=== Extract ===

Opinion: Let’s talk about sex
Published March 27, 2024

Closure sparks worry

Some employees are concerned for their jobs when their dept. in CEHD closes in two years.

When the Department of Postsecondary Teaching and Learning announced last week that it will shutter in two years, it left some faculty members worried about their future in the college.  

While the College of Education and Human Development leaders said the dissolution of its department won’t eliminate any programs, some faculty members within PsTL fear the closure will cost some academic professionals their jobs and affect student services. 

“I don’t feel secure,” said Janet Stottlemyer, a senior teaching specialist, “and I know most of the other [professional and administrative employees] don’t feel secure.”

The department currently has more than 40 faculty and staff members. The closure will downsize CEHD from eight departments to seven. 

Some faculty members said administrators have only provided vague feedback about the department’s future, especially concerning non-tenure-track members.

Over the next two years, CEHD will disburse PsTL faculty members, staff and programs across the rest of the college, CEHD Dean Jean Quam said in an email to the department’s students, staff and faculty.

Before the official announcement, Quam sent an email to the department’s nearly 20 tenure and tenure-track faculty members, inviting them to a meeting to discuss “strategic planning” for the department.

At the Sept. 15 meeting, faculty members were informed of the department’s impending closure, Stottlemyer said.

The department’s 15 teaching specialists did not receive the email.

“Certainly there will be some faculty who will lose their positions — the teaching specialists especially,” said Dan Detzner, PsTL professor. 

The PsTL department includes CEHD’s First Year Experience Program and the Multicultural College Teaching and Learning master’s program. CEHD students are automatically placed in the department’s FYE program during their first two semesters at the
University.

=== Records provided ===

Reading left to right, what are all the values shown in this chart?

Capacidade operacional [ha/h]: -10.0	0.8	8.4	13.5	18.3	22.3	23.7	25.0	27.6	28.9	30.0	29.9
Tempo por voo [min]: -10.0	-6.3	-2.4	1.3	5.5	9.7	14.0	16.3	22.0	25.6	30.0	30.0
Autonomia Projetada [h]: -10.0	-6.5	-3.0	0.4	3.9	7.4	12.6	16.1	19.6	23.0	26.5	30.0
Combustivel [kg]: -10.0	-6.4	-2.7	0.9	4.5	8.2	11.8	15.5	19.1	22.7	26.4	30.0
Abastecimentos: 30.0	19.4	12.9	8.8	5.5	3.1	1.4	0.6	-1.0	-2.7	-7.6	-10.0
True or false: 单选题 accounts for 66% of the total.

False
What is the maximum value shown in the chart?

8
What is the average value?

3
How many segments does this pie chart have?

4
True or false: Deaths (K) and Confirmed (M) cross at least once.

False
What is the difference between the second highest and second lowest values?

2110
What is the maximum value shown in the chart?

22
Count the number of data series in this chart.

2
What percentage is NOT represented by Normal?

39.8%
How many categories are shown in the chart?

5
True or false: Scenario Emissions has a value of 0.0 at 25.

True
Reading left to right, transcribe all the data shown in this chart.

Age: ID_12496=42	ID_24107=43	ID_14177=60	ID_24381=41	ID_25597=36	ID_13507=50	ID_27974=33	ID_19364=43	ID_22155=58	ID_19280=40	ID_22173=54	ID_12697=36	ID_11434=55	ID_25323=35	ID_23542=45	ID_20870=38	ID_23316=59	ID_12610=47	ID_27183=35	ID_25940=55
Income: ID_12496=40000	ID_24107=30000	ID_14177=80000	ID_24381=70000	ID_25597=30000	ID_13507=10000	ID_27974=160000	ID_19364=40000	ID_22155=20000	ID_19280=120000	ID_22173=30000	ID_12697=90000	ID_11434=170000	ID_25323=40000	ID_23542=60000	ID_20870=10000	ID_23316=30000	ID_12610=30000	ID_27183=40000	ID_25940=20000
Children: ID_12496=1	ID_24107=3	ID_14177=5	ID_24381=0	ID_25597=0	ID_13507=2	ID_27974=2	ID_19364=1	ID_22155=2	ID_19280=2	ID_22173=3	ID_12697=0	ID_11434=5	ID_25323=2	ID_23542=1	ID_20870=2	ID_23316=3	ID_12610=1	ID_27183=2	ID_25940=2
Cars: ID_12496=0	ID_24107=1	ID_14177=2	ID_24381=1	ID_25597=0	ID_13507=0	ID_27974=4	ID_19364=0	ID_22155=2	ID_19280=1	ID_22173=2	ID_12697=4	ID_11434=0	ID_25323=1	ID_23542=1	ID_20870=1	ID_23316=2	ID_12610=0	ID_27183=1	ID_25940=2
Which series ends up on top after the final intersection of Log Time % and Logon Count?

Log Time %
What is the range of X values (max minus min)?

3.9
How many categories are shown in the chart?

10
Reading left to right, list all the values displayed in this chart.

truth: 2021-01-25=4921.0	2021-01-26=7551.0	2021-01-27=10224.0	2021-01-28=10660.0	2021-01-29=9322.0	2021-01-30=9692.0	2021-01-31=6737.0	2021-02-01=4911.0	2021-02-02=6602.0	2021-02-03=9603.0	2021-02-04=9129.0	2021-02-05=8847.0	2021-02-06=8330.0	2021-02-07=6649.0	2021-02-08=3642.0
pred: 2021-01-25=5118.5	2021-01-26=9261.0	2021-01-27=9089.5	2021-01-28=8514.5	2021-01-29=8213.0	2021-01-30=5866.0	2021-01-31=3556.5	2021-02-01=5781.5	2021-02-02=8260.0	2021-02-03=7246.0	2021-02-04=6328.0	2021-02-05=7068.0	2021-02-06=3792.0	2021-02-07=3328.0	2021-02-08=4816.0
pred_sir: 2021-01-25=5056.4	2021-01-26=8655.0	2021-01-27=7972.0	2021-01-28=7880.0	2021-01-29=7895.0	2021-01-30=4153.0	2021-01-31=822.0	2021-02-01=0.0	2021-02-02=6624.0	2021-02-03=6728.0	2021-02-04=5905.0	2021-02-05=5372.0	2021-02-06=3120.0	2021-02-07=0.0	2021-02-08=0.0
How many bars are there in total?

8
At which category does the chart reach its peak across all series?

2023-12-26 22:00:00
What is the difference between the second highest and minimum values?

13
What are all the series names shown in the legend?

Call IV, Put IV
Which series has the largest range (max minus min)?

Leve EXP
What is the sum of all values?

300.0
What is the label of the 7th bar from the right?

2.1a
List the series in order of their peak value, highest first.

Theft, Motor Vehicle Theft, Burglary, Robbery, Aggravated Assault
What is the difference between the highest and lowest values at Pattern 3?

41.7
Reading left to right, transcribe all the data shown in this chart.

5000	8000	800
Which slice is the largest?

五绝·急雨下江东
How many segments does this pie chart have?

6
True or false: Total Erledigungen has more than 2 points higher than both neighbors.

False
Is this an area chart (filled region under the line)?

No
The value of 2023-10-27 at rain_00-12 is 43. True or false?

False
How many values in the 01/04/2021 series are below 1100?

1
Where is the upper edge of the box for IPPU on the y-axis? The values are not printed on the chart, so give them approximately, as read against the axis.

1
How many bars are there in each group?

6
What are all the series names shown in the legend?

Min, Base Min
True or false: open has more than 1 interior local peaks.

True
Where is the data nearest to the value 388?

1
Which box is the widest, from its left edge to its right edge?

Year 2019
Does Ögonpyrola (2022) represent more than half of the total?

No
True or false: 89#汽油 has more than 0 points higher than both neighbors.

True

===

Exercise set:
1 - List every person named in the article about the department closure, along with the title or role the article gives each one.
2 - Write the next part of the article about the department closure, starting after its last sentence.

Results in order:
1 -
Janet Stottlemyer, senior teaching specialist
Jean Quam, CEHD Dean
Dan Detzner, PsTL professor

2 -
Quam said the college admits about 400 new freshmen each year.

Since its start, Detzner said the program has had a large financial impact on the college because its students bring in tuition dollars.

Despite the monetary impact, Detzner said, administrators continued to raise concern about the department’s desire to add majors and shed their role as a “service unit.”

“We were considered a thorn in the side of the University because we kept raising issues,” he said. “We wanted to become a department.”

When PsTL closes, the duty of educating first-year CEHD students will be shouldered by the college’s seven other departments, Quam said.

But Detzner said the plan to spread faculty out across the departments isn’t feasible with the program’s mission, adding that the first-year program’s goals will be overridden by standing departments’ plans and organization.

“When you take a program that has cohesion and spread it out into departments that don’t have a history of working with undergraduate students,” he said, “it will lose its focus and its coherence.”

Quam said CEHD is one of the most diverse colleges at the University, partially due to its TRIO Student Support Services grant program.

TRIO SSS is one of eight federally funded TRIO programs in the country. It aims to serve first-year disadvantaged and underrepresented students at the University.

Students at the University in TRIO SSS enroll in the same required and elective courses as all other CEHD freshmen.

The program accounts for between 150 and 200 of the college’s freshmen, Quam said.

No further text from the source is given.